● **TEXT PASSAGE**:
┄┄┄┄┄┄┄┄┄┄

Studio album by Castanets
- Released: October 19, 2004
- Genre: Psychedelic folk; Americana; indie rock;
- Length: 33:26
- Label: Asthmatic Kitty

Castanets chronology
|  | Cathedral (2004) | First Light's Freeze (2005) |

= Cathedral (Castanets album) =

Cathedral is an album by Castanets, released on October 19, 2004 through Asthmatic Kitty. Part of the album was recorded live and includes a dozen local musicians. Led by Raymond Raposa, this is the band's first foray into studio recording, which he described as 'a really protracted, uncomfortable process'. The release features guest-vocals by Brigit DeCook and Liz Janes. The material was partly recorded in a remote cabin in Northern California. Raposa had planned to publish a novel to accompany the album, which failed to surface.

== Critical reception ==

Amanda Petrusich of Pitchfork.com compared Raposa's writing on Cathedral to that of the poet Seamus Heaney. She described the album as a collection of 'deep gothic ballads' of 'country music [that] should sound like death, and more specifically, death-by-murky-submersion'. Heather Phares of allmusic.com referred to the religious overtones of the album, describing it as 'spiritual searching' and as having 'a certain dark theatricality'. Justin Cober-Lake at popmatters.com described Cathedral as having 'lo-fi production [which] helps develop the darkness of Castanets’ music. [It] sounds as if it was recorded in the desert at night, which suits the pre-technology fears of the album'. Jon Pit from Dusted Magazine called it 'another welcome installment in the folk renaissance' although he described Raposa's vocals as 'lacklustre'. In December 2004, American webzine Somewhere Cold ranked Cathedral No. 8 on their 2004 Somewhere Cold Awards Hall of Fame list.

┄┄┄┄┄┄┄┄┄┄

● **MATERIAL TO PROCESS**:

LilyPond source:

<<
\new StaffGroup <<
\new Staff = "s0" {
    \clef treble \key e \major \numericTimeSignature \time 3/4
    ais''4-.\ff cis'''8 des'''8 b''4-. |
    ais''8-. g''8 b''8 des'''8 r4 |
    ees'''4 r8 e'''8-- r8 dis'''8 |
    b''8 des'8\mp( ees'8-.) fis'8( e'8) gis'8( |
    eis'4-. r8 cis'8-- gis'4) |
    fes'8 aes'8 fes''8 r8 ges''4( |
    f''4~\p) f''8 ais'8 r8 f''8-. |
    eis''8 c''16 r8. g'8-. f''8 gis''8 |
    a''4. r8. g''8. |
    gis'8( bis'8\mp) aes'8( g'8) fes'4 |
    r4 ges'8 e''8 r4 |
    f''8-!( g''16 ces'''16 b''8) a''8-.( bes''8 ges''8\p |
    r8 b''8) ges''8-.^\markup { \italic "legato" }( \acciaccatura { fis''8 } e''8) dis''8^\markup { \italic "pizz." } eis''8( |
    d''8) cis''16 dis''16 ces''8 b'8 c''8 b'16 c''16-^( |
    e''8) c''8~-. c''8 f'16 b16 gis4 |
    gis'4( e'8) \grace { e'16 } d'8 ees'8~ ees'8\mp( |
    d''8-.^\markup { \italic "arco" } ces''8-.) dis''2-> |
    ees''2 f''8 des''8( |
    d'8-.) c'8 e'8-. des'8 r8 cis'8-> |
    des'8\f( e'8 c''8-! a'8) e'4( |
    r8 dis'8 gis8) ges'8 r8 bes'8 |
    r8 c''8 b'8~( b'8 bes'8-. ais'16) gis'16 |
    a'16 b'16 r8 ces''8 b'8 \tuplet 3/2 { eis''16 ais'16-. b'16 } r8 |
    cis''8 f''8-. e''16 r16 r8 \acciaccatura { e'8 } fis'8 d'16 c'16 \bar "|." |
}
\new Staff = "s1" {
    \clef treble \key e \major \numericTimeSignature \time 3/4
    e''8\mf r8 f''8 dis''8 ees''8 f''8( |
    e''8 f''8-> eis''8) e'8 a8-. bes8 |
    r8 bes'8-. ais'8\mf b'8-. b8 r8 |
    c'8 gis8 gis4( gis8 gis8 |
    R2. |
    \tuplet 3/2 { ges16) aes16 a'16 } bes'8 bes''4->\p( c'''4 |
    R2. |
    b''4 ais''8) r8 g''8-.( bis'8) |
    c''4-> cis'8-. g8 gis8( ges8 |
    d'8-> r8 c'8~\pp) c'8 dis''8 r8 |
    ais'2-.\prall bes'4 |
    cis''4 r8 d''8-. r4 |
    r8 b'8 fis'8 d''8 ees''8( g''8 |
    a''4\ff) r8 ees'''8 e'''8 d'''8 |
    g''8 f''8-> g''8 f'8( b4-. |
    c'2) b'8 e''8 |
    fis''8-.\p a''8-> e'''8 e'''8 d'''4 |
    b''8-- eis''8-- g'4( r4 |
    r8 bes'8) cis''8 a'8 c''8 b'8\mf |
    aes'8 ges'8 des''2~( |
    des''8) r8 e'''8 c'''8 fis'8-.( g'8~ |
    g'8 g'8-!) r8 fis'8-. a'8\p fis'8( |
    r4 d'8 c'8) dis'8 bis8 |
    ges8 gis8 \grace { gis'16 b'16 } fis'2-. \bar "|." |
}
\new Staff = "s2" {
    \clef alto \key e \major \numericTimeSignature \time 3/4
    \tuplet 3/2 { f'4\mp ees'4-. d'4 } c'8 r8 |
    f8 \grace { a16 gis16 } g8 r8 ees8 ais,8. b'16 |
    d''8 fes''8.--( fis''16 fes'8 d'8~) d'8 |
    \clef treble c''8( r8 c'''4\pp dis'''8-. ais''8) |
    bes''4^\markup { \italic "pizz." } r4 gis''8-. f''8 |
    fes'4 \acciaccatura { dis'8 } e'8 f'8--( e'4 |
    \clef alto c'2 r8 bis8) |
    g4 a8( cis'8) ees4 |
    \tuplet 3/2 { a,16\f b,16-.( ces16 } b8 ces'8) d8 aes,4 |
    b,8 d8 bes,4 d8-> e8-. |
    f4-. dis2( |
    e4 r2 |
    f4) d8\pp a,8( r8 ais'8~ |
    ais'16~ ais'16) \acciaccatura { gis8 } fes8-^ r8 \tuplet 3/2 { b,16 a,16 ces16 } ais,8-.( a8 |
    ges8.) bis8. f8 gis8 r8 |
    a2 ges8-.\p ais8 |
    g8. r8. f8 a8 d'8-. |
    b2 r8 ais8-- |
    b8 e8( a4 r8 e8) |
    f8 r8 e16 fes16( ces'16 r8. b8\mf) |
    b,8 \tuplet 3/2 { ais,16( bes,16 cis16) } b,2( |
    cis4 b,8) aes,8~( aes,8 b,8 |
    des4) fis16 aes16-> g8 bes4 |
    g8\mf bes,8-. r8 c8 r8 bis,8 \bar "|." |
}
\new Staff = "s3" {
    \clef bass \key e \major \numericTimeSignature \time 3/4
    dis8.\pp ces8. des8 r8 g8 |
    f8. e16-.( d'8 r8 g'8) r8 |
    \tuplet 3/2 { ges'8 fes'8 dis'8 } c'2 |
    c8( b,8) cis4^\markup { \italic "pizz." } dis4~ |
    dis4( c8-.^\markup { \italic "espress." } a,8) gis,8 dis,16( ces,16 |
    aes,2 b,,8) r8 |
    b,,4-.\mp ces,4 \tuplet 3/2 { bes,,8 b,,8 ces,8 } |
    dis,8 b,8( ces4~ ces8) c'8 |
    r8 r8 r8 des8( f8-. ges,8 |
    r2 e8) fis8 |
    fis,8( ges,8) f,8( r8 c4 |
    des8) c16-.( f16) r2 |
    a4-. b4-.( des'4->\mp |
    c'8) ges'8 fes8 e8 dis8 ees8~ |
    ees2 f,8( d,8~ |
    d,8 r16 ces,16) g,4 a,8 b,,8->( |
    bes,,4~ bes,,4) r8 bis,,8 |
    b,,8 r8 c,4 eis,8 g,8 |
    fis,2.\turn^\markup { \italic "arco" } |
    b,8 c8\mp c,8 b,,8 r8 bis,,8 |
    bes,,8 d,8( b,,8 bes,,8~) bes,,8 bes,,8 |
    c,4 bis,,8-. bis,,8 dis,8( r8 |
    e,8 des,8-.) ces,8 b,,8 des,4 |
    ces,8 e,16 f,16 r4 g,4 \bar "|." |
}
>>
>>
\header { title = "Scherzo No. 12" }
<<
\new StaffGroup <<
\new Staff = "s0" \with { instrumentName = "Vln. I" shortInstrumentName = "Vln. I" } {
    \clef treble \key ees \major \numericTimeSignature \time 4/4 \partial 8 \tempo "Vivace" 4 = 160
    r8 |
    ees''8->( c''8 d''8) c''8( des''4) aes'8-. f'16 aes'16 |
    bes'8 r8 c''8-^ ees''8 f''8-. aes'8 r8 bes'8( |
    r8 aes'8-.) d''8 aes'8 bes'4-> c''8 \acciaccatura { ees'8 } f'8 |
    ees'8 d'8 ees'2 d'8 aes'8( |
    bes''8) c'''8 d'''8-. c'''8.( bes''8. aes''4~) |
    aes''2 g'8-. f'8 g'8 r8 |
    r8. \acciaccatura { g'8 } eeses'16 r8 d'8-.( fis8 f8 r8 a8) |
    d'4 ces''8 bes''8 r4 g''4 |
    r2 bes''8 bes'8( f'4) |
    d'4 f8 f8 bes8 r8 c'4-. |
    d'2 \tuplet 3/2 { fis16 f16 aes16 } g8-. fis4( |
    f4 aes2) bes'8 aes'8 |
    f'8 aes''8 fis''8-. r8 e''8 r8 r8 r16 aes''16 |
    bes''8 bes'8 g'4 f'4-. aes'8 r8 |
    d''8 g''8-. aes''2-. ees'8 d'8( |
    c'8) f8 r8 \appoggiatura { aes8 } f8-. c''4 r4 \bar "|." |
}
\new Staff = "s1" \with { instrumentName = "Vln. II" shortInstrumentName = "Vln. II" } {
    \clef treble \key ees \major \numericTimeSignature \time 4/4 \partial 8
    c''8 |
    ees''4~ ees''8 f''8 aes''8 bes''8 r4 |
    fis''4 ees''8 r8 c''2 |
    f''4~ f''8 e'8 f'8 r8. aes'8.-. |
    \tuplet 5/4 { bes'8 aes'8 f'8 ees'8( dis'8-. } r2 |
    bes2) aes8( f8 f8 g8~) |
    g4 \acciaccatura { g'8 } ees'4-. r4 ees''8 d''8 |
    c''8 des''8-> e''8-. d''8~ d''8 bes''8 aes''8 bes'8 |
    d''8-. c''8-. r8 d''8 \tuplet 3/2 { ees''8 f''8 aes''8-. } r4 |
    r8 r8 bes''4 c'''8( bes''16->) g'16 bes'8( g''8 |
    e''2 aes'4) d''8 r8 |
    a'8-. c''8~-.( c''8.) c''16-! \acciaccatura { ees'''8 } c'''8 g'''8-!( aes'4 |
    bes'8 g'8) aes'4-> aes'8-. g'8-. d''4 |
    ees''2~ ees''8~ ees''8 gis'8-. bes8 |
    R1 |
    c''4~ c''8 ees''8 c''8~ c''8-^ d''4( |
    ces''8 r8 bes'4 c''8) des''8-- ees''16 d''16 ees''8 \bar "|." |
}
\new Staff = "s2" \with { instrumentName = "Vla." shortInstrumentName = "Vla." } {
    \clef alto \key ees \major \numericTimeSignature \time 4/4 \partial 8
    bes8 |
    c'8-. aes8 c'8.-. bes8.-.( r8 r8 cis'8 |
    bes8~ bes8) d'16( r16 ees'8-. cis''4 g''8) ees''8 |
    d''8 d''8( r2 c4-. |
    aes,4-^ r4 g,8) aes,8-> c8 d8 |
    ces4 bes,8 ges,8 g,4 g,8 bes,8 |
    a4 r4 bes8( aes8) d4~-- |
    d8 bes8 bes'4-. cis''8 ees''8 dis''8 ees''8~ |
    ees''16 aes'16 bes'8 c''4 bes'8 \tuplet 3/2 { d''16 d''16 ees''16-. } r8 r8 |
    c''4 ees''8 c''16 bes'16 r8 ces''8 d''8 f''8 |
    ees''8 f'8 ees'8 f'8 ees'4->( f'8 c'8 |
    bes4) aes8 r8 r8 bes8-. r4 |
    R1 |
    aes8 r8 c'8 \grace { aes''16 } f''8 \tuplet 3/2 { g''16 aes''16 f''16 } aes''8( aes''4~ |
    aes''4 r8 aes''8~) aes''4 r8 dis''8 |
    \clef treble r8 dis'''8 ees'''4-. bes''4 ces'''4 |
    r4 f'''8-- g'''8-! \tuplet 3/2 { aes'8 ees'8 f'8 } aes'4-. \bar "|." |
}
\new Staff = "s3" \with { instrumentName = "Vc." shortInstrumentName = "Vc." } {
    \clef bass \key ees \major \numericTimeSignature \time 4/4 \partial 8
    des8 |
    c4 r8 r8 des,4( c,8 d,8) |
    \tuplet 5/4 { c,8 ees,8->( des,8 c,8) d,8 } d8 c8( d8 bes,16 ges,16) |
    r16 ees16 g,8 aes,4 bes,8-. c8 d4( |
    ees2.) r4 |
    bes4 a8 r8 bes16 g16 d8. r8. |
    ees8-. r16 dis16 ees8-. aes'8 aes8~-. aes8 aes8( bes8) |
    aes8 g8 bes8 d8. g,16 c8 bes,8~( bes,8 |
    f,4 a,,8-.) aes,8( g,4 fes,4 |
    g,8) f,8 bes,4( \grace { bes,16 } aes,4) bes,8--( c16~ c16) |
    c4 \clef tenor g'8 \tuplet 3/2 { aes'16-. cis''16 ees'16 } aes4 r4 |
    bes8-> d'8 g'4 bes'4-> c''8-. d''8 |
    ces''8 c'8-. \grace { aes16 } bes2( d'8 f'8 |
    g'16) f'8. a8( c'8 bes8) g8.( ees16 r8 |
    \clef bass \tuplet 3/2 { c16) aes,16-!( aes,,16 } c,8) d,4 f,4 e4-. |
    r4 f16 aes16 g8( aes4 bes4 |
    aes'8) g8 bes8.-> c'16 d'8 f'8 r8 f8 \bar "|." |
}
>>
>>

┄┄┄┄┄┄┄┄┄┄

● **WRITTEN PROBLEM 1**: Translate this sentence from the text about the album Cathedral into Spanish: "Part of the album was recorded live and includes a dozen local musicians."
● **WRITTEN PROBLEM 2**: Pick out every line of the listing that contains the string "numericTimeSignature".

● **FULL ANSWER 1**: Parte del álbum se grabó en vivo e incluye a una docena de músicos locales.

● **FULL ANSWER 2**:
    \clef treble \key e \major \numericTimeSignature \time 3/4
    \clef treble \key e \major \numericTimeSignature \time 3/4
    \clef alto \key e \major \numericTimeSignature \time 3/4
    \clef bass \key e \major \numericTimeSignature \time 3/4
    \clef treble \key ees \major \numericTimeSignature \time 4/4 \partial 8 \tempo "Vivace" 4 = 160
    \clef treble \key ees \major \numericTimeSignature \time 4/4 \partial 8
    \clef alto \key ees \major \numericTimeSignature \time 4/4 \partial 8
    \clef bass \key ees \major \numericTimeSignature \time 4/4 \partial 8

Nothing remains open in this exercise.